Content starts

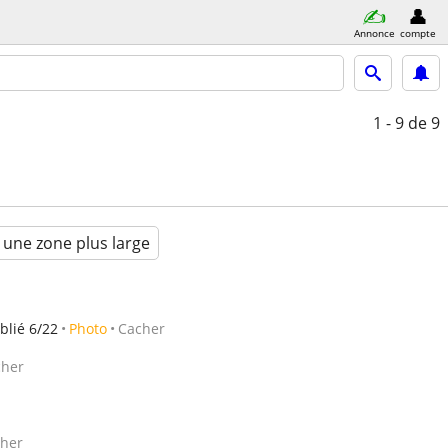
Annonce
compte
1 - 9
de 9
 une zone plus large
blié 6/22
Photo
Cacher
cher
her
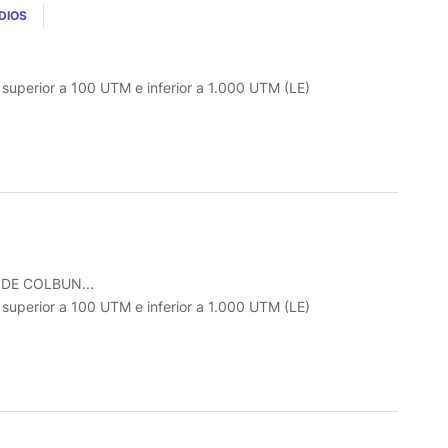
DIOS
o superior a 100 UTM e inferior a 1.000 UTM (LE)
DE COLBUN...
o superior a 100 UTM e inferior a 1.000 UTM (LE)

Content ends

• **EXERCISE DESCRIPTION**
Retype exactly, please, each line from the line that contains "DE COLBUN..." through the last line of the entries above, with nothing added.

• **TASK RESPONSE**
DE COLBUN...
o superior a 100 UTM e inferior a 1.000 UTM (LE)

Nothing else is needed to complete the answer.